List First (returns 10/07/2022 06:19:04)
= Table.Group(Source, {"Attribute"}, {"Min Date", each List.First(List.RemoveNulls(List.RemoveFirstN(Source[startDate],0))), type nullable datetime})
List Min (returns 10/07/2022 to 13/12/2022)
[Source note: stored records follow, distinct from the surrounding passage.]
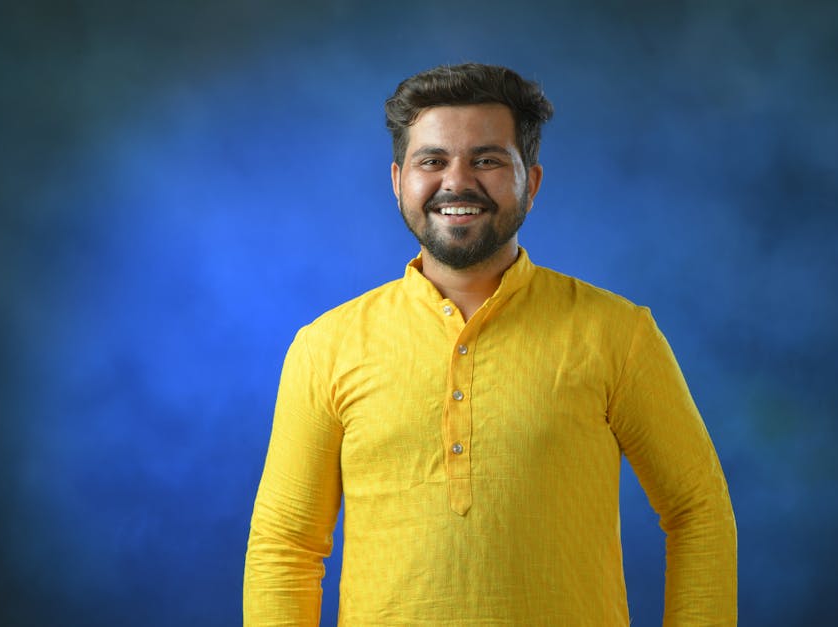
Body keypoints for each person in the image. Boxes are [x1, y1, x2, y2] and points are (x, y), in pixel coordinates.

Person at [243, 63, 737, 626]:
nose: (457, 182)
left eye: (487, 160)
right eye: (433, 161)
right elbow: (286, 547)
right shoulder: (326, 347)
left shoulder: (616, 334)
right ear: (398, 180)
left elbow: (699, 510)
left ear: (533, 181)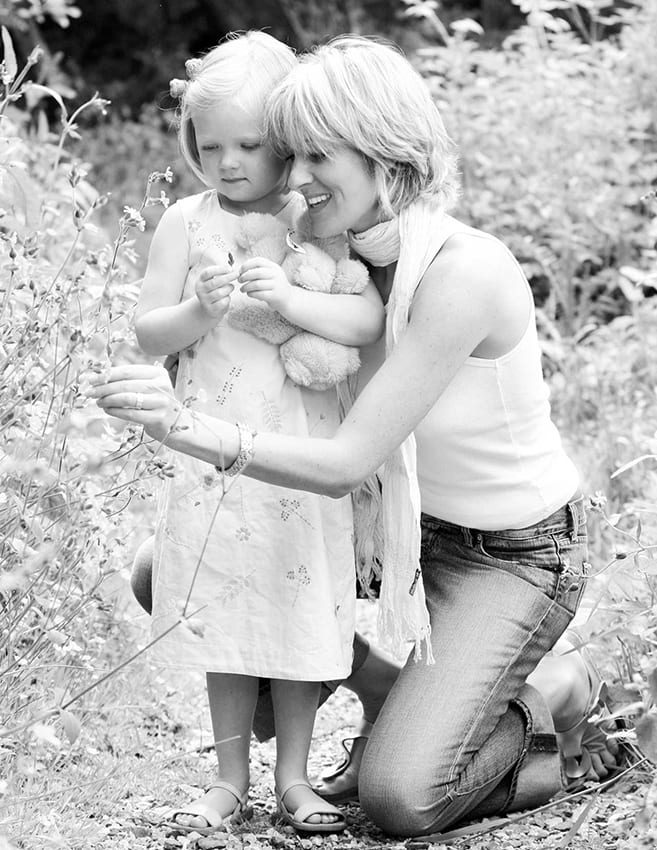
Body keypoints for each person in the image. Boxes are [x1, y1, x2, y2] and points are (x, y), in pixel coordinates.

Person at [87, 35, 622, 837]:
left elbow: (343, 463)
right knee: (166, 570)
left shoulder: (461, 271)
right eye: (290, 154)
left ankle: (557, 687)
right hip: (404, 536)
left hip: (511, 551)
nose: (294, 178)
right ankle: (386, 689)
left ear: (387, 156)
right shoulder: (328, 255)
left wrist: (184, 426)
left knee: (399, 797)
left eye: (316, 157)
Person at [129, 31, 385, 837]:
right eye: (211, 146)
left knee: (300, 604)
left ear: (287, 143)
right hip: (217, 451)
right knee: (228, 608)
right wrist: (199, 311)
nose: (230, 162)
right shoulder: (186, 220)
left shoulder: (312, 217)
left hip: (299, 454)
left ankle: (297, 777)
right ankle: (229, 777)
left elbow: (365, 316)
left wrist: (293, 296)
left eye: (250, 144)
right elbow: (147, 333)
= Table.Group(#"Changed Type", {"Attribute"}, {
{"First/Last", (t)=> Date.ToText(List.Min(t[startDate]),"dd/MM/yyyy"" to """) & Date.ToText(List.Max(t[startDate]), "dd/MM/yyyy")
}})
Thanks in advance Rodp
Here's one way to show what you show for your output in your screenshot:
The algorithm assumes that dates are in descending order as you show
let
//change next line to reflect actual data source
Source = Excel.CurrentWorkbook(){[Name="Table16"]}[Content],
//set datetime column to propert type
#"Changed Type" = Table.TransformColumnTypes(Source,{"StartDate", type datetime}),
//Demote headers and Transpose
#"Demoted Headers" = Table.DemoteHeaders(#"Changed Type"),
#"Transposed Table" = Table.Transpose(#"Demoted Headers"),
//Add a column showing the first and last dates
//output results as a string
#"Add First/Last" = Table.AddColumn(#"Transposed Table", "First/Last", (r)=>
let
li = List.RemoveFirstN(Record.ToList(r),1),
first = List.RemoveNulls(li){0},
last = List.RemoveNulls(List.Reverse(li)){0},
#"Last Date" = Date.From(Record.ToList(#"Transposed Table"{0}) {List.PositionOf(li,first,Occurrence.First)+1}),
#"First Date" = Date.From(Record.ToList(#"Transposed Table"{0}){List.PositionOf(li,last,Occurrence.Last)+1})
in
Date.ToText(#"First Date","dd/MM/yyyy"" to """) & Date.ToText(#"Last Date", "dd/MM/yyyy"), type text),
//Remove all except first and last columns
//Remove first row
result = Table.RemoveColumns(Table.RemoveFirstN(#"Add First/Last",1), List.RemoveLastN(List.RemoveFirstN(Table.ColumnNames(#"Add First/Last"),1),1))
in
result
Edit: Since you wrote the above was slow on your dataset, try the following where we use Unpivot and Table.Group to come up with the same result:
Edit2: Ensure blanks are ignored
let
//change next line to reflect actual data source
Source = Excel.CurrentWorkbook(){[Name="Table16"]}[Content],
//set datetime column to date
#"Changed Type" = Table.TransformColumnTypes(Source,{"StartDate", type date}),
#"Unpivoted Other Columns" = Table.UnpivotOtherColumns(#"Changed Type", {"StartDate"}, "Attribute", "Value"),
#"Grouped Rows" = Table.Group(#"Unpivoted Other Columns", {"Attribute"}, {
{"First/Last", (x)=> let t=Table.SelectRows(x, each [Value]<>null)
in
Date.ToText(List.Min(t[StartDate]),"dd/MM/yyyy"" to """) &
Date.ToText(List.Max(t[StartDate]), "dd/MM/yyyy"), type text
}}),
#"Sorted Rows" = Table.Sort(#"Grouped Rows",{{"Attribute", Order.Ascending}})
in
#"Sorted Rows"